(Stored data)
================
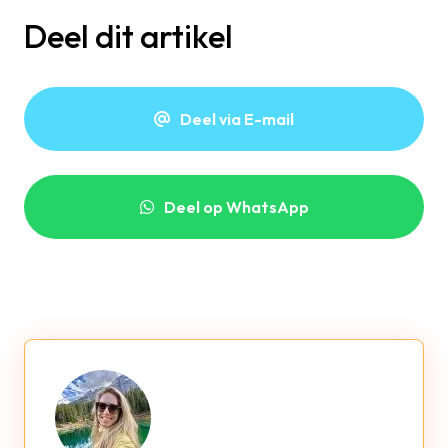
Deel dit artikel
Deel via E-mail
Deel op WhatsApp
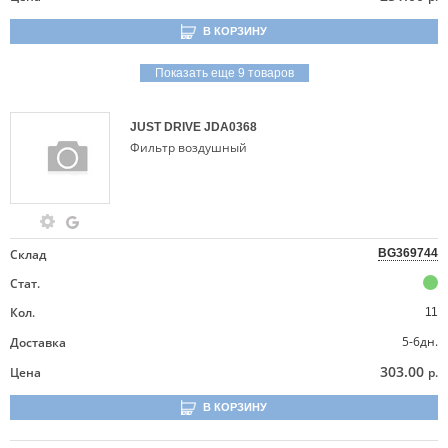
В КОРЗИНУ
Показать еще 9 товаров
JUST DRIVE
JDA0368
Фильтр воздушный
Склад
BG369744
Стат.
Кол.
11
5-6дн.
Доставка
303.00
Цена
р.
В КОРЗИНУ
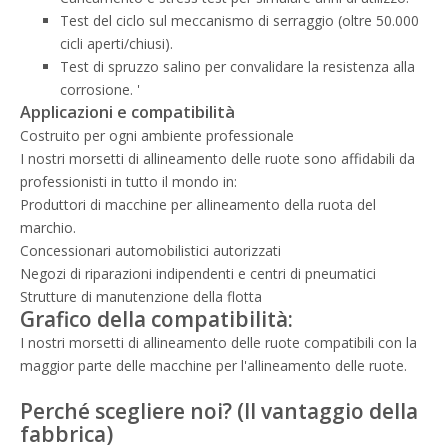
Test del ciclo sul meccanismo di serraggio (oltre 50.000
cicli aperti/chiusi).
Test di spruzzo salino per convalidare la resistenza alla
corrosione. '
Applicazioni e compatibilità
Costruito per ogni ambiente professionale
I nostri morsetti di allineamento delle ruote sono affidabili da
professionisti in tutto il mondo in:
Produttori di macchine per allineamento della ruota del
marchio.
Concessionari automobilistici autorizzati
Negozi di riparazioni indipendenti e centri di pneumatici
Strutture di manutenzione della flotta
Grafico della compatibilità:
I nostri morsetti di allineamento delle ruote compatibili con la
maggior parte delle macchine per l'allineamento delle ruote.
Perché scegliere noi? (Il vantaggio della
fabbrica)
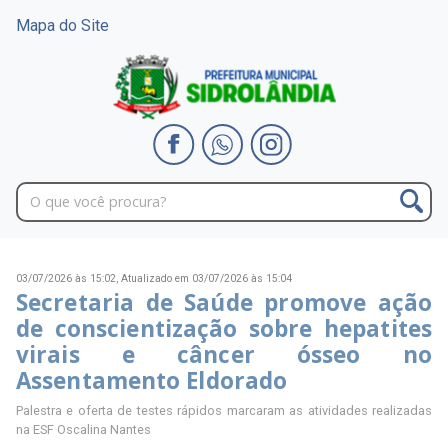
Mapa do Site
03/07/2026 às 15:02,
Atualizado em 03/07/2026 às 15:04
Secretaria de Saúde promove ação
de conscientização sobre hepatites
virais e câncer ósseo no
Assentamento Eldorado
Palestra e oferta de testes rápidos marcaram as atividades realizadas
na ESF Oscalina Nantes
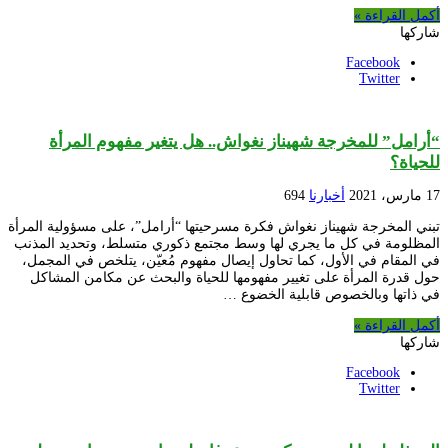
أكمل القراءة »
شاركها
Facebook
Twitter
“أرامل” للمخرجة شهيناز نغواش.. هل يتغير مفهوم المرأة
للحياة؟
17 مارس، 2021
أخبارنا
694
تبني المخرجة شهيناز نغواش فكرة مسرحيتها “أرامل”، على مسؤولية المرأة
المظلومة في كل ما يجري لها وسط مجتمع ذكوري متسلط، وتحديد المذنب
في المقام في الأول، كما تحاول إيصال مفهوم مُعيّن، يتلخص في المجمل،
حول قدرة المرأة على تغيير مفهومها للحياة والبحث عن مكامن المشاكل
في ذاتها وبالخصوص قابلية الخضوع …
أكمل القراءة »
شاركها
Facebook
Twitter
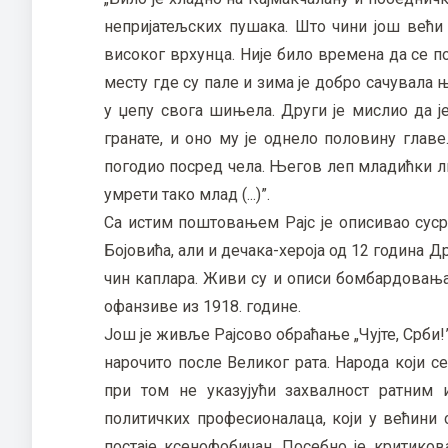
непријатељских пушака. Што чини још већи 
високог врхунца. Није било времена да се п
месту где су пале и зима је добро сачувала
у џепу свога шињела. Други је мислио да је
гранате, и оно му је однело половину главе
погодио посред чела. Његов леп младићки ли
умрети тако млад (...)”.
Са истим поштовањем Рајс је описивао суср
Бојовића, али и дечака-хероја од 12 година 
чин каплара. Живи су и описи бомбардовања
офанзиве из 1918. године.
Још је живље Рајсово обраћање „Чујте, Срби!”
нарочито после Великог рата. Народа који с
при том не указујући захвалност ратним
политичких професионалаца, који у већини с
постаје ксенофобичан. Посебно је критико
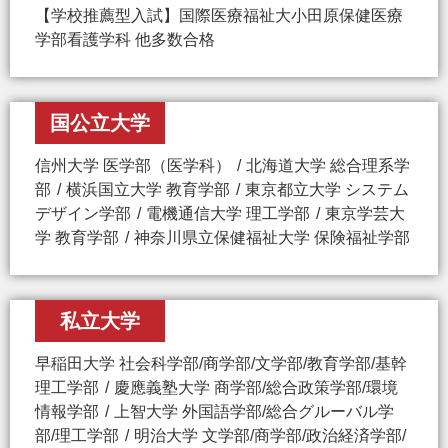
【学校推薦型入試】国際医療福祉大小田原保健医療
学部看護学科 他多数合格
国公立大学
信州大学 医学部（医学科）
北海道大学 総合理系学
部
横浜国立大学 教育学部
東京都立大学 システム
デザイン学部
電機通信大学 理工学部
東京学芸大
学 教育学部
神奈川県立保健福祉大学 保険福祉学部
私立大学
早稲田大学 社会科学部/商学部/文学部/教育学部/基幹
理工学部
慶應義塾大学 商学部/総合政策学部/環境
情報学部
上智大学 外国語学部/総合グルーバル学
部/理工学部
明治大学 文学部/商学部/政治経済学部/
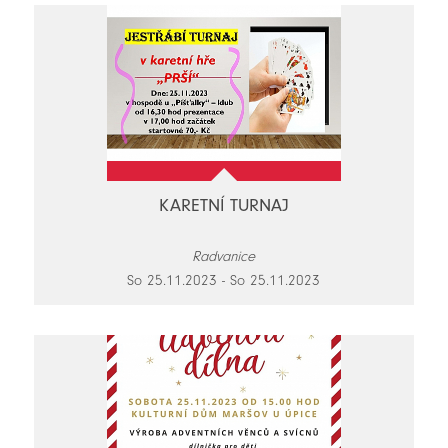
KARETNÍ TURNAJ
Radvanice
So 25.11.2023 - So 25.11.2023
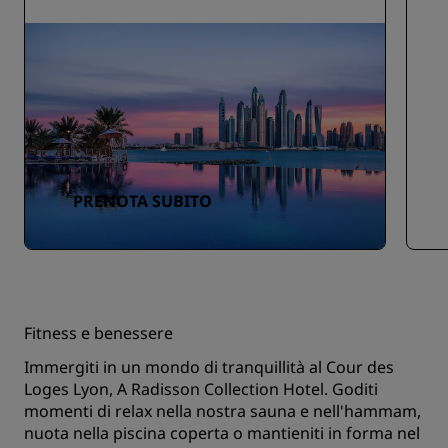
PRENOTA SUBITO
Fitness e benessere
Immergiti in un mondo di tranquillità al Cour des
Loges Lyon, A Radisson Collection Hotel. Goditi
momenti di relax nella nostra sauna e nell'hammam,
nuota nella piscina coperta o mantieniti in forma nel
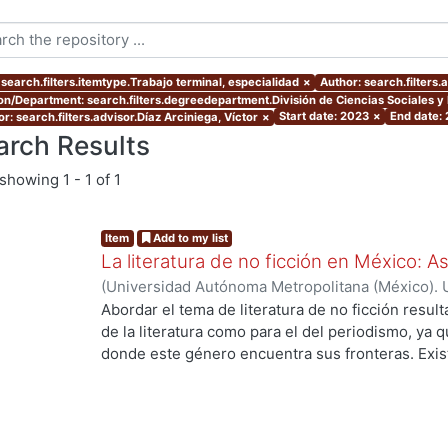
 search.filters.itemtype.Trabajo terminal, especialidad
×
Author: search.filters.
ion/Department: search.filters.degreedepartment.División de Ciencias Sociales 
Start date: 2023
×
End date:
r: search.filters.advisor.Díaz Arciniega, Víctor
×
arch Results
showing
1 - 1 of 1
Item
Add to my list
La literatura de no ficción en México: 
(
Universidad Autónoma Metropolitana (México). 
de Servicios de Información.
,
2023-10
)
Allende O
Abordar el tema de literatura de no ficción result
de la literatura como para el del periodismo, ya 
donde este género encuentra sus fronteras. Exist
investigaciones que se han encargado de estudiar
casos estos estudios parten de las obras fundacio
se encuentran: Operación Masacre (1957) de Rodo
Truman Capote y Los ejércitos de la noche (1968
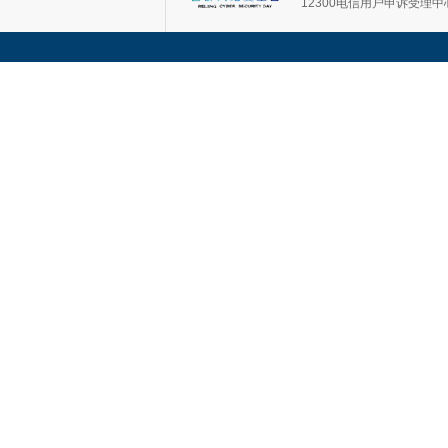
12300电信用户申诉受理中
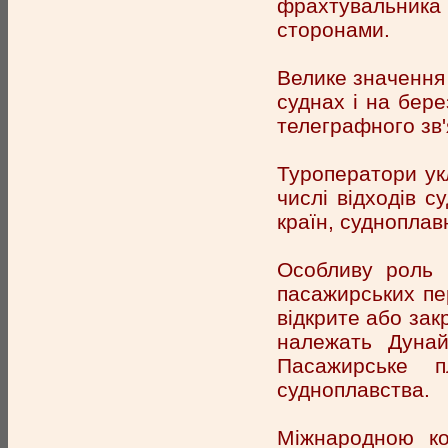
фрахтувальни
сторонами.
Велике значення
суднах і на бере
телеграфного зв'я
Туроператори ук
числі відходів с
країн, судноплавн
Особливу роль в
пасажирських пер
відкрите або зак
належать Дунай
Пасажирське п
судноплавства.
Міжнародною ко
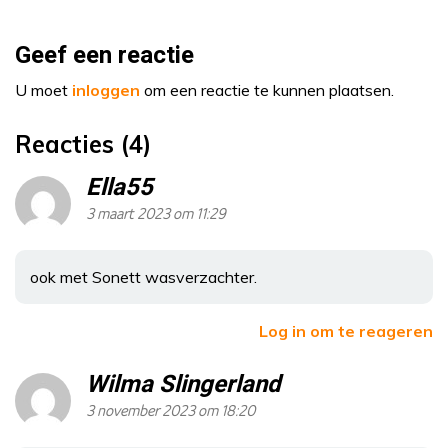
Geef een reactie
U moet
inloggen
om een reactie te kunnen plaatsen.
Reacties (4)
Ella55
3 maart 2023 om 11:29
ook met Sonett wasverzachter.
Log in om te reageren
Wilma Slingerland
3 november 2023 om 18:20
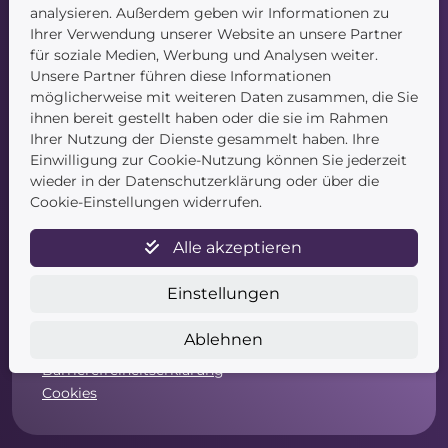
Kontakt
analysieren. Außerdem geben wir Informationen zu
Ihrer Verwendung unserer Website an unsere Partner
für soziale Medien, Werbung und Analysen weiter.
Unsere Partner führen diese Informationen
möglicherweise mit weiteren Daten zusammen, die Sie
ihnen bereit gestellt haben oder die sie im Rahmen
Ihrer Nutzung der Dienste gesammelt haben. Ihre
Einwilligung zur Cookie-Nutzung können Sie jederzeit
Service
wieder in der Datenschutzerklärung oder über die
Cookie-Einstellungen widerrufen.
Newsletter
Datenschutz
Alle akzeptieren
Unsere AGB
Widerruf
Einstellungen
Widerrufsformular
Zahlung & Versand
Ablehnen
Impressum
Barrierefreiheitserklärung
Cookies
================
## Problem requirements
For each line above that contains the word "México", copy that line.

## Result for this exercise
La literatura de no ficción en México: 
Universidad Autónoma Metropolitana (México). 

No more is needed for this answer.